In seinem Bemühen, verunsicherte Menschen zu ermutigen und zum Feststehen
im Glauben aufzufordern, verwendet der Hebräerbrief unterschiedliche
Strategien und Argumente. Nicht alle überzeugen heute im gleichen Masse.
Die Zusage, dass das pilgernde Gottesvolk schon auf Erden Zugang zur himmlischen
Gemeinschaft hat und «vorweggenommen ist in ein Haus aus Licht»
(M.-L. Kaschnitz), erscheint hilfreicher als die Gerichtsdrohung; der Verweis
auf die Wolke der Zeugen hilfreicher als die Betonung der Einzigartigkeit
der Christusoffenbarung.
Diese Beobachtung kann weiterführen zur Frage nach unseren eigenen
Strategien und Argumenten der Vergewisserung über den Glauben in unsicherer
Zeit. In welchem Verhältnis stehen Verheissung und negatives Urteil
über den Unglauben der Welt oder die Lauheit der Kirchen? Verbindet
und verbündet sich unser eigener Glaube mit dem Glauben anderer oder
neigen wir (persönlich oder als Kirche) dazu, unsere Glaubensidentität
durch Abgrenzung zu sichern?
Zur Beurteilung der unterschiedlichen Arten von Glaubensvergewisserung gibt
uns der Hebräerbrief ein hilfreiches Instrument: Das Leitmotiv des
pilgernden Gottesvolkes. Eine Kirche, die sich als «pilgerndes Volk
Gottes» versteht, masst sich kein end-gültiges Urteil an, denn
sie ist selbst noch unterwegs. Und wenn sie an einer Weggabelung auf andere
Pilgerinnen und Pilger trifft, wird sie im Gespräch mit ihnen die Vorläufigkeit
alles Irdischen und damit auch die Verschiedenheit im Glauben respektieren.
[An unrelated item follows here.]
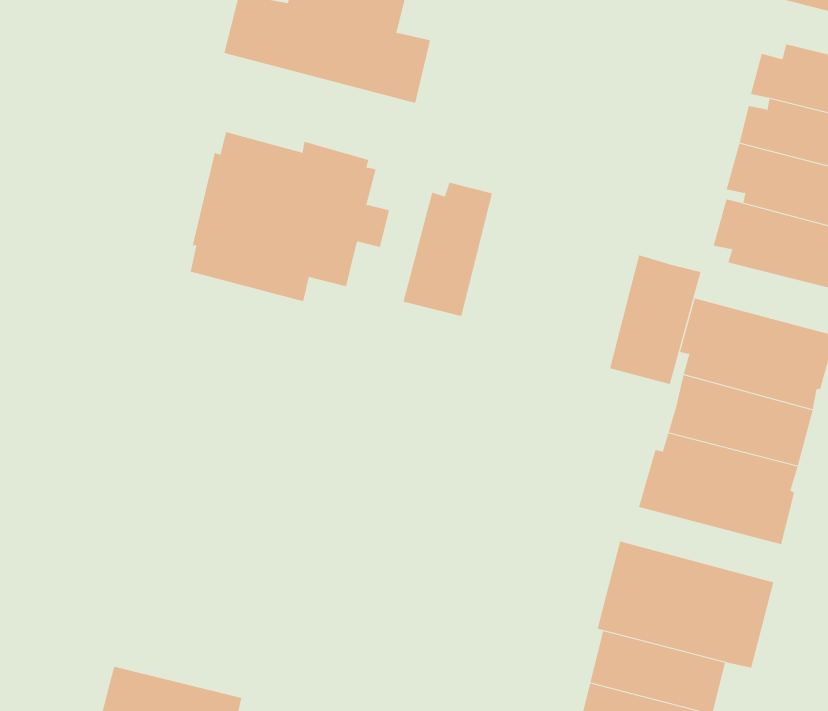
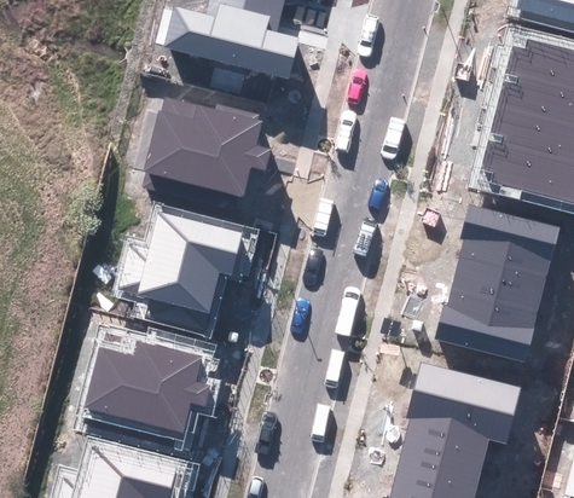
building: [403,182,493,317] -> none
building: [610,255,701,385] -> none
building: none -> [117,213,243,313]
building: none -> [85,341,209,432]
In dieser Haltung kann die Kirche, können einzelne Christinnen und
Christen einander glaubwürdig gegenseitig trösten, ermutigen und
auch ermahnen, denn sie wissen um den eigenen Weg wie um das gemeinsame
Ziel.
Literatur: K. Backhaus, Das wandernde Gottesvolk am Scheideweg. Der Hebräerbrief und Israel, in: R. Kampling (Hrsg.), «Nun steht aber diese Sache im Evangelium...». Zur Frage nach den Anfängen des christlichen Antijudaismus, Paderborn 1999, 301320.
Überlegen und dann auch ausprobieren, wie der Text, mit verschiedenen Stimmen vorgetragen, laut/leise, allein/mit mehreren Stimmen, mit Musik oder Orff-Instrumenten untermalt..., wirkt.
Im Zusammenhang mit 12,129 lesen. Was ist die Funktion des Textes? Wie ist der Abschnitt aufgebaut? Welches ist der Sinn des Kontrastes zwischen 12,1821 und 2224? Auf welche Texte und Ereignisse im Ersten Testament nimmt der Text Bezug?
Stärkung und Ermutigung des pilgernden Gottesvolkes ist ein Grundanliegen des Hebäerbriefes, der Lesung, aber auch vieler Predigten und Gottesdienste: Wir tragen inhaltliche und formale Merkmale einer Liturgie zusammen, die wirklich ermutigt und stärkt. Daraus können Elemente der Gottesdienstgestaltung entstehen.